Juvenile Osteoporosis: Does Your Child Break Bones Often?

Osteoporosis is a condition generally thought of as something people get when they get old, especially elderly women. It is a problem involving a lack in the density or amount of bone tissue. The lack results in easily broken bones. If your child seems to break bones easily, you should talk to a pediatrician about having him or her tested for juvenile osteoporosis. Here is a bit of information about the condition to help you discuss it with your child's doctor.

Types of Juvenile Osteoporosis

There are two types of juvenile osteoporosis. The first, most common type is secondary osteoporosis. This type develops due to an underlying medical condition.
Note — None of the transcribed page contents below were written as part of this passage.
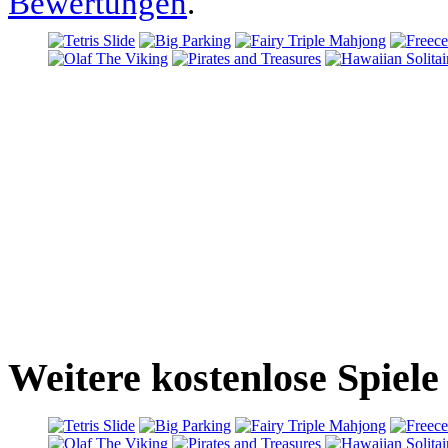
Bewertungen
.
Weitere kostenlose Spiele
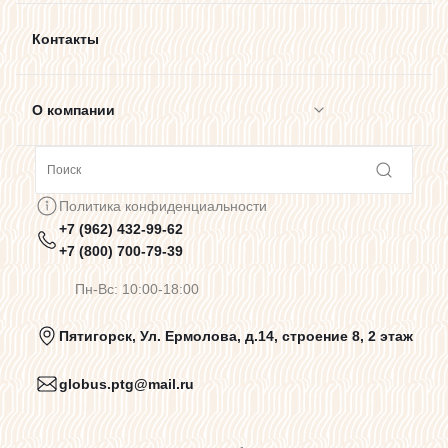
Контакты
О компании
Сотрудничество
Политика конфиденциальности
+7 (962) 432-99-62
Предупреждения о цветопередаче
+7 (800) 700-79-39
Пн-Вс: 10:00-18:00
Политика конфиденциальности
Пятигорск, Ул. Ермолова, д.14, строение 8, 2 этаж
globus.ptg@mail.ru
Пользовательское соглашение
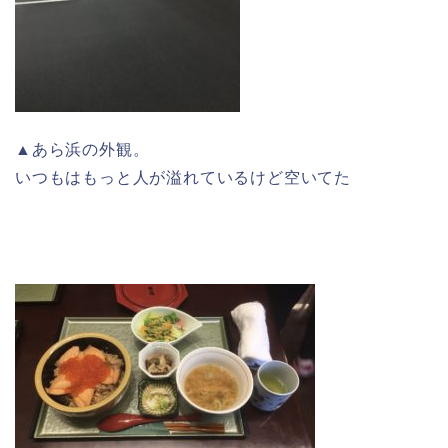
▲あら浜の外観。
いつもはもっと人が溢れているけど空いてた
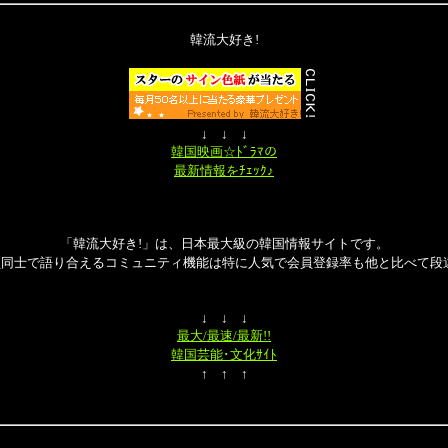
韓流大好き!
↓ ↓ ↓
韓国映画☆ﾄﾞﾗﾏの
最新情報をﾁｪｯｸ♪
「韓流大好き!」は、日本最大級の韓国情報サイトです。
員同士で語り合えるコミュニティ機能は特に人気で会員登録率も他と比べて段違
↓ ↓ ↓
最大/最速/最新!!
韓国芸能･文化ｻｲﾄ
↑ ↑ ↑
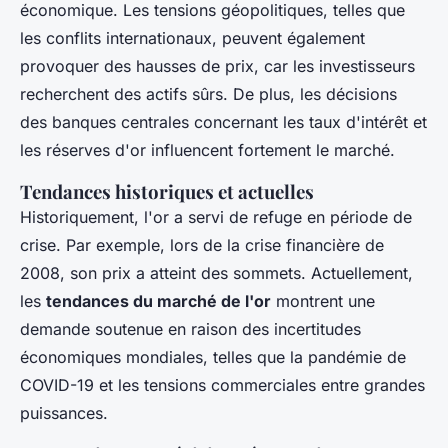
économique. Les tensions géopolitiques, telles que
les conflits internationaux, peuvent également
provoquer des hausses de prix, car les investisseurs
recherchent des actifs sûrs. De plus, les décisions
des banques centrales concernant les taux d'intérêt et
les réserves d'or influencent fortement le marché.
Tendances historiques et actuelles
Historiquement, l'or a servi de refuge en période de
crise. Par exemple, lors de la crise financière de
2008, son prix a atteint des sommets. Actuellement,
les
tendances du marché de l'or
montrent une
demande soutenue en raison des incertitudes
économiques mondiales, telles que la pandémie de
COVID-19 et les tensions commerciales entre grandes
puissances.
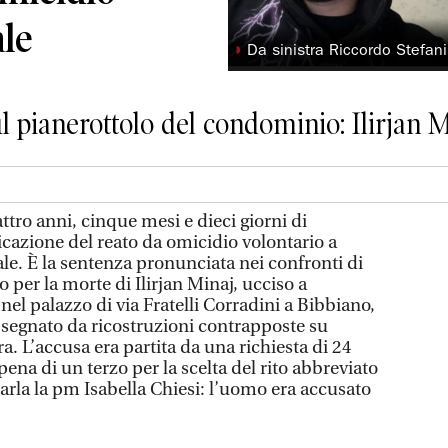
ale
◗
Da sinistra Riccordo Stefani,
 pianerottolo del condominio: Ilirjan M
tro anni, cinque mesi e dieci giorni di
ficazione del reato da omicidio volontario a
le. È la sentenza pronunciata nei confronti di
 per la morte di Ilirjan Minaj, ucciso a
 nel palazzo di via Fratelli Corradini a Bibbiano,
 segnato da ricostruzioni contrapposte su
. L’accusa era partita da una richiesta di 24
pena di un terzo per la scelta del rito abbreviato
larla la pm Isabella Chiesi: l’uomo era accusato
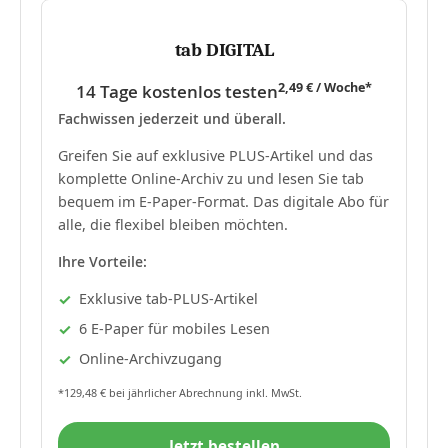
tab DIGITAL
2,49 € / Woche*
14 Tage kostenlos testen
Fachwissen jederzeit und überall.
Greifen Sie auf exklusive PLUS-Artikel und das
komplette Online-Archiv zu und lesen Sie tab
bequem im E-Paper-Format. Das digitale Abo für
alle, die flexibel bleiben möchten.
Ihre Vorteile:
Exklusive tab-PLUS-Artikel
6 E-Paper für mobiles Lesen
Online-Archivzugang
*129,48 € bei jährlicher Abrechnung inkl. MwSt.
Jetzt bestellen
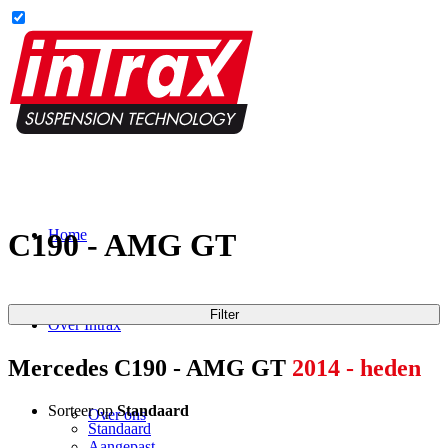
Home
C190 - AMG GT
Filter
Over Intrax
Mercedes C190 - AMG GT
2014 - heden
Sorteer op
Standaard
Over ons
Standaard
Aangepast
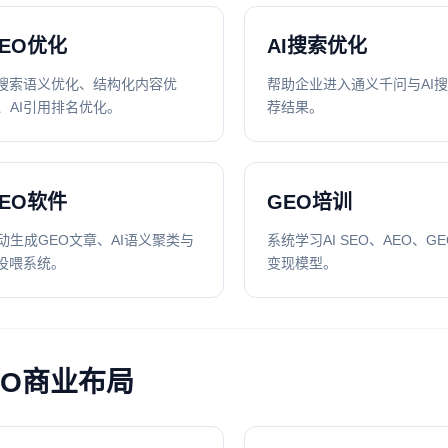
EO优化
AI搜索优化
I搜索语义优化、结构化内容优
帮助企业进入通义千问与AI
、AI引用排名优化。
荐结果。
EO软件
GEO培训
动生成GEO文章、AI语义聚类与
系统学习AI SEO、AEO、G
I投喂系统。
变现模型。
EO商业布局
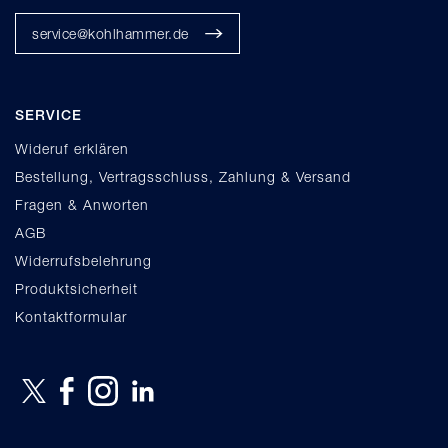
service@kohlhammer.de
SERVICE
Wideruf erklären
Bestellung, Vertragsschluss, Zahlung & Versand
Fragen & Anworten
AGB
Widerrufsbelehrung
Produktsicherheit
Kontaktformular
A few things that may cause your child's bones to become weak include juvenile arthritis, diabetes, hyperthyroidism, Cushing's syndrome, anorexia nervosa, or kidney disease. In addition, if your child suffers with epilepsy, arthritis, or cancer, the medications he or she takes may also cause a reduction in bone density.

Idiopathic juvenile osteoporosis has no known cause. It is different from osteogenesis imperfecta (OI) in that OI is a genetic disorder that results in a lack of bone collagen and not just the bone density. The doctor will only diagnose this condition when there are no other possible causes for the lack of bone tissue. However, this condition often resolves itself after a child goes through puberty.  

Other Symptoms of Juvenile Osteoporosis

Just because your child breaks a few bones does not mean it is osteoporosis. He or she could be active and take risks, or engage in dangerous activities. In addition, he or she might not break any bones but have the condition. Here are a few other symptoms you should make note of and discuss with the doctor:

  • Back, foot, or hip pain with no previous trauma
  • A limp for no known reason
  • Curvature of the spine

These are more prevalent in the idiopathic form of osteoporosis but may also be present in the secondary type.

As with any disease or condition, early diagnosis leads to the best prognosis. If your child is suffering with the secondary type, your doctor may work hard to find a solution to the underlying cause first and then worry about rebuilding the bone density. There may be changes in medications to find one which does not cause the bone tissue to disintegrate. If the condition is idiopathic, your child will be given treatments and/or medications to help ease the problem until it resolves itself. Talk with the doctor every step of the way and things should get better with time.